[[ DATA EXCERPT, beginning ]]

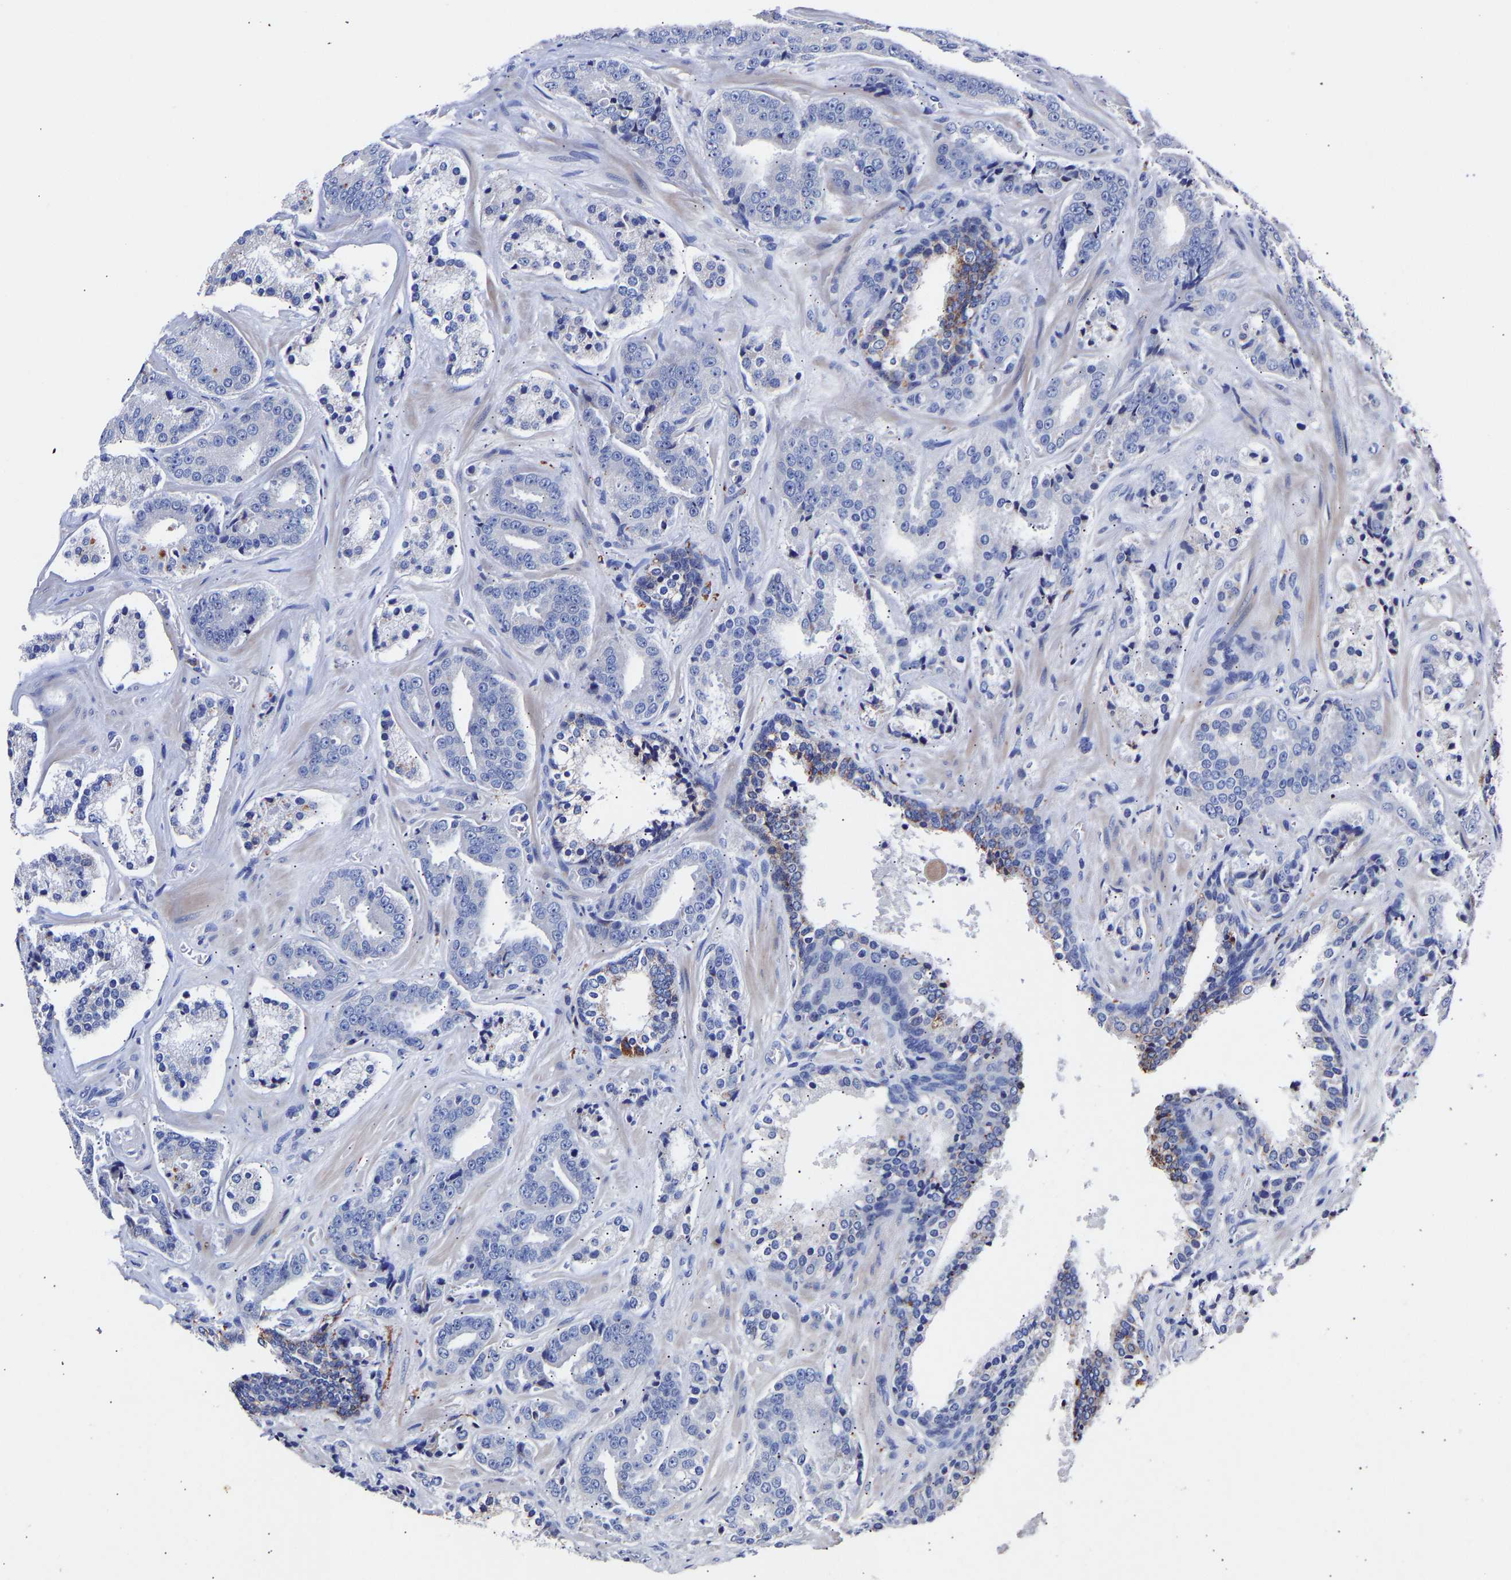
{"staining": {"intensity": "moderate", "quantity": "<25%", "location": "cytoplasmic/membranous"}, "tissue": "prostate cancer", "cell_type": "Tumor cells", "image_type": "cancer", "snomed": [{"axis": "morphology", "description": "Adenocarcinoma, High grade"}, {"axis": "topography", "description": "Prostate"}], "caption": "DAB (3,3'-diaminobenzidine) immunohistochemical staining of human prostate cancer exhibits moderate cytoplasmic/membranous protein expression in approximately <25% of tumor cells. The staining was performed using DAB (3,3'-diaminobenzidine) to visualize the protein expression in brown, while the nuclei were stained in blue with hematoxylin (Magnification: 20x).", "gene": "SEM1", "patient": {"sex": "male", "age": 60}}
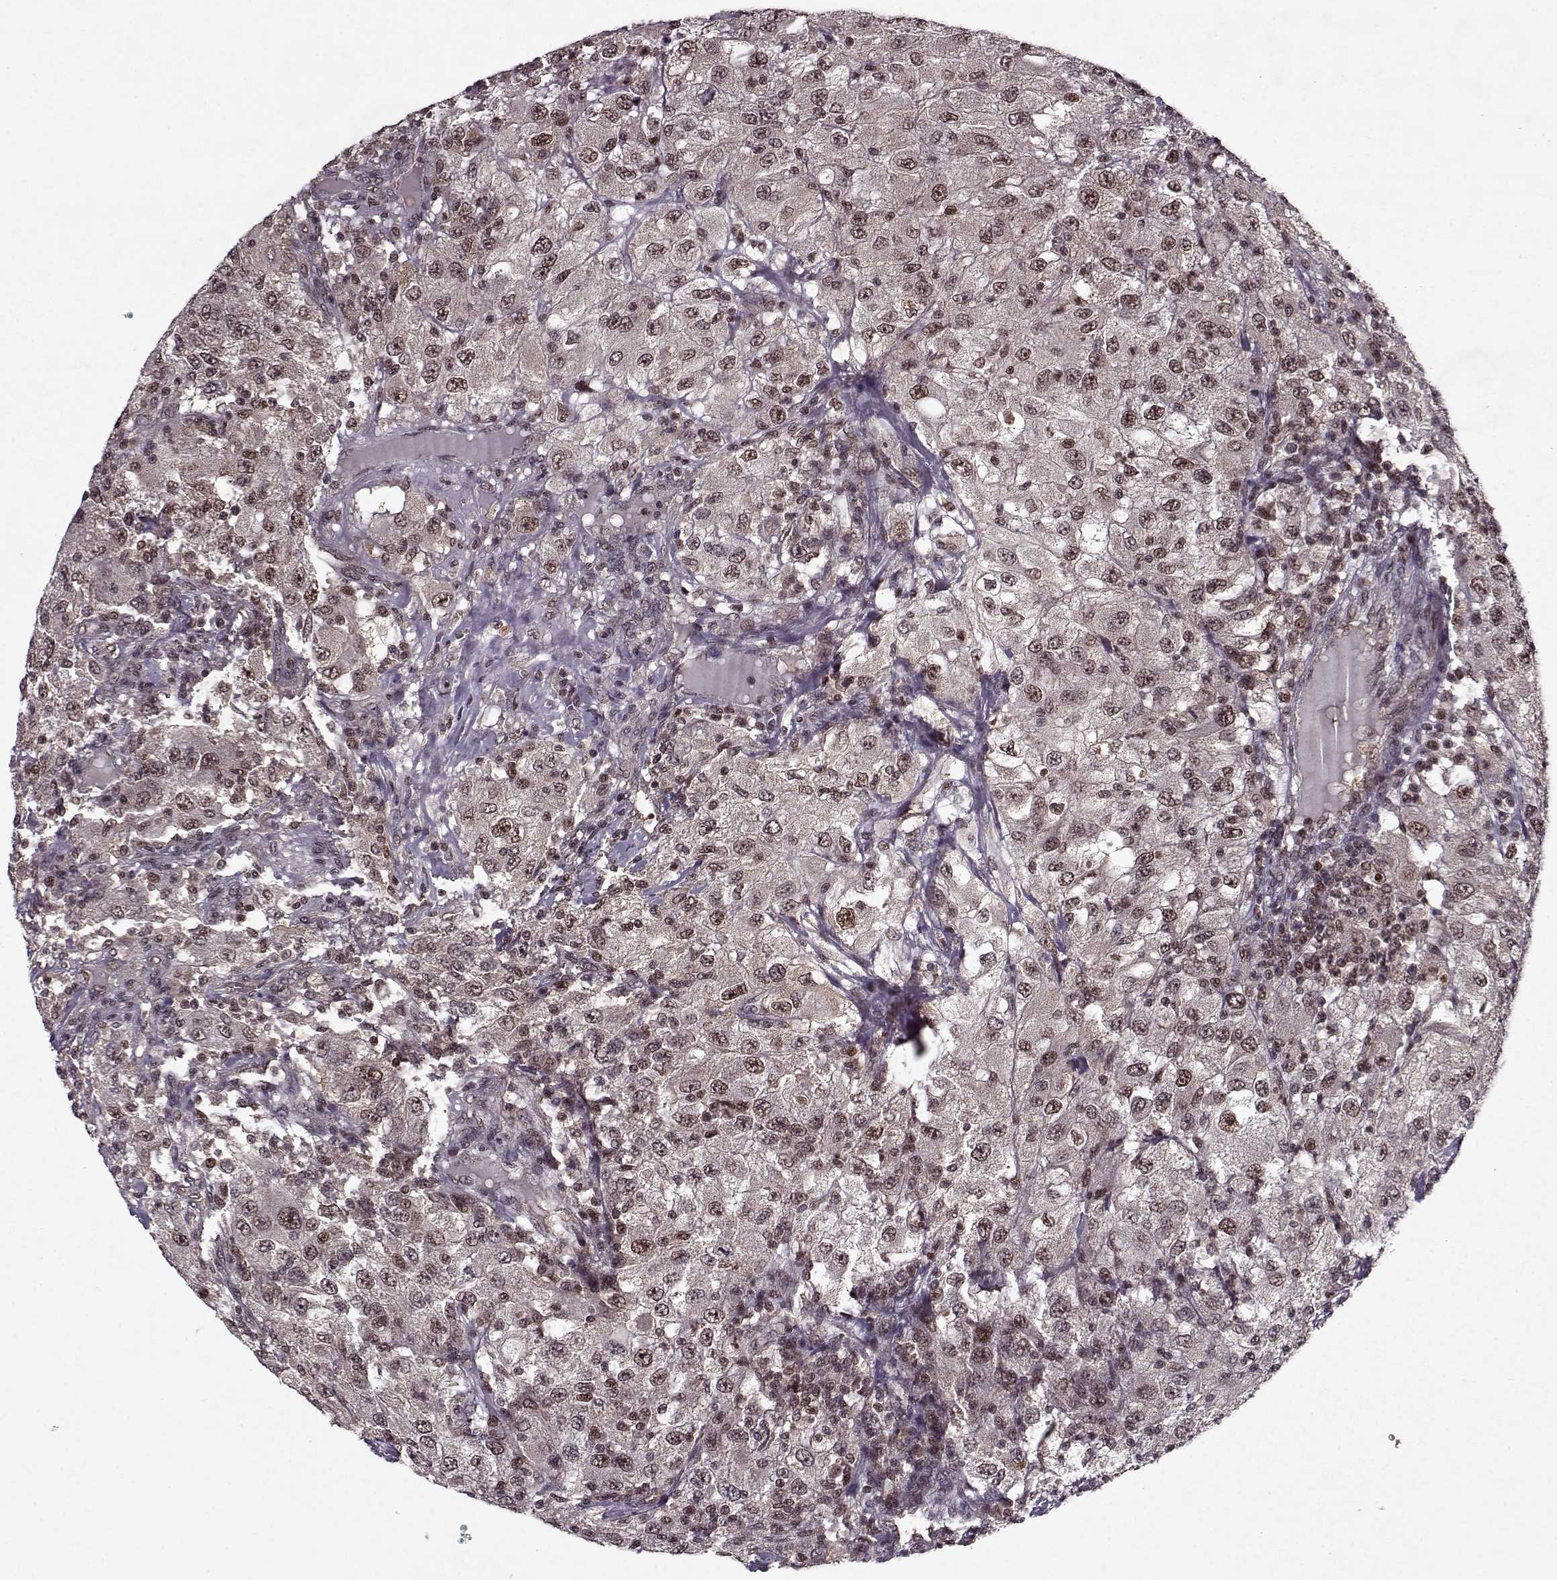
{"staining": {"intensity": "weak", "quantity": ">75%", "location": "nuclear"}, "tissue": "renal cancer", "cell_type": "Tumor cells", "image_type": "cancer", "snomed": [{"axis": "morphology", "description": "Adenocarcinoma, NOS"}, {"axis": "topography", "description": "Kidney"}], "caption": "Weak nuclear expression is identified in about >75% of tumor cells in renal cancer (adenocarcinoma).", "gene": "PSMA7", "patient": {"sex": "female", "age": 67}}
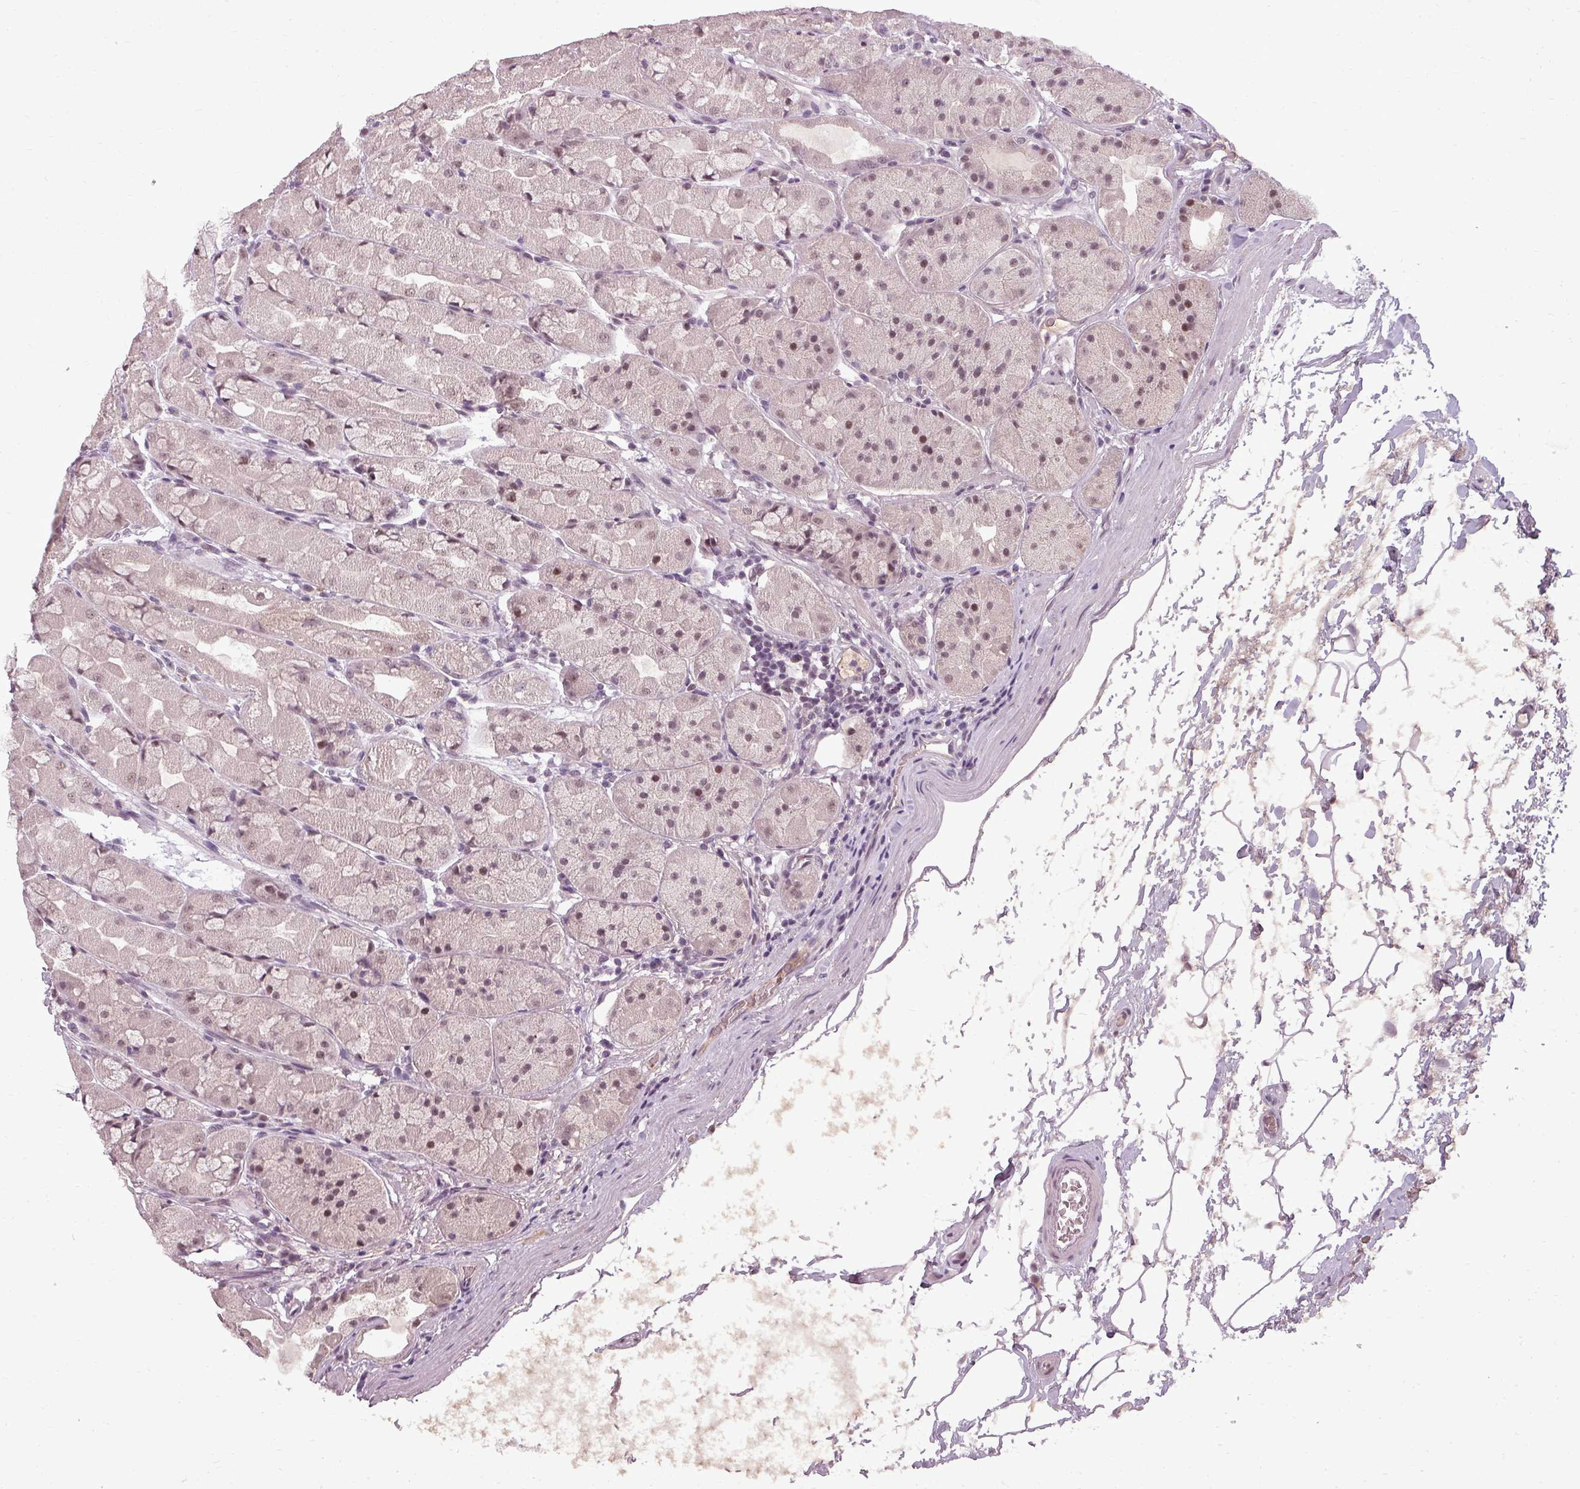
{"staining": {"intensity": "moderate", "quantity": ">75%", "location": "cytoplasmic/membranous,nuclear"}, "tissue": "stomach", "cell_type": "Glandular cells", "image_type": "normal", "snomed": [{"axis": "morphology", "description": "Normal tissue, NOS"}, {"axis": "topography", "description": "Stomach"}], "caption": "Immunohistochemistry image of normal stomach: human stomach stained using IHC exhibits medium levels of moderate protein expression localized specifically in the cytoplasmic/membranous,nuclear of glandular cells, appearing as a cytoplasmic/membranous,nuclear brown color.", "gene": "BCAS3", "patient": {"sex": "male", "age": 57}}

[[ DATA EXCERPT, end ]]

The result should be the same data as above, line for line, with the pictures gone.

- [RESULT FOR THIS TASK]
{"staining": {"intensity": "moderate", "quantity": "<25%", "location": "cytoplasmic/membranous"}, "tissue": "prostate cancer", "cell_type": "Tumor cells", "image_type": "cancer", "snomed": [{"axis": "morphology", "description": "Adenocarcinoma, High grade"}, {"axis": "topography", "description": "Prostate"}], "caption": "DAB (3,3'-diaminobenzidine) immunohistochemical staining of human prostate cancer exhibits moderate cytoplasmic/membranous protein expression in approximately <25% of tumor cells. The staining was performed using DAB (3,3'-diaminobenzidine) to visualize the protein expression in brown, while the nuclei were stained in blue with hematoxylin (Magnification: 20x).", "gene": "SEM1", "patient": {"sex": "male", "age": 60}}
{"staining": {"intensity": "weak", "quantity": ">75%", "location": "nuclear"}, "tissue": "renal cancer", "cell_type": "Tumor cells", "image_type": "cancer", "snomed": [{"axis": "morphology", "description": "Adenocarcinoma, NOS"}, {"axis": "topography", "description": "Kidney"}], "caption": "Weak nuclear expression is identified in about >75% of tumor cells in renal cancer (adenocarcinoma).", "gene": "PSMA7", "patient": {"sex": "female", "age": 67}}
{"staining": {"intensity": "moderate", "quantity": ">75%", "location": "cytoplasmic/membranous,nuclear"}, "tissue": "stomach", "cell_type": "Glandular cells", "image_type": "normal", "snomed": [{"axis": "morphology", "description": "Normal tissue, NOS"}, {"axis": "topography", "description": "Stomach"}], "caption": "Immunohistochemistry image of normal stomach: human stomach stained using IHC exhibits medium levels of moderate protein expression localized specifically in the cytoplasmic/membranous,nuclear of glandular cells, appearing as a cytoplasmic/membranous,nuclear brown color.", "gene": "BCAS3", "patient": {"sex": "male", "age": 57}}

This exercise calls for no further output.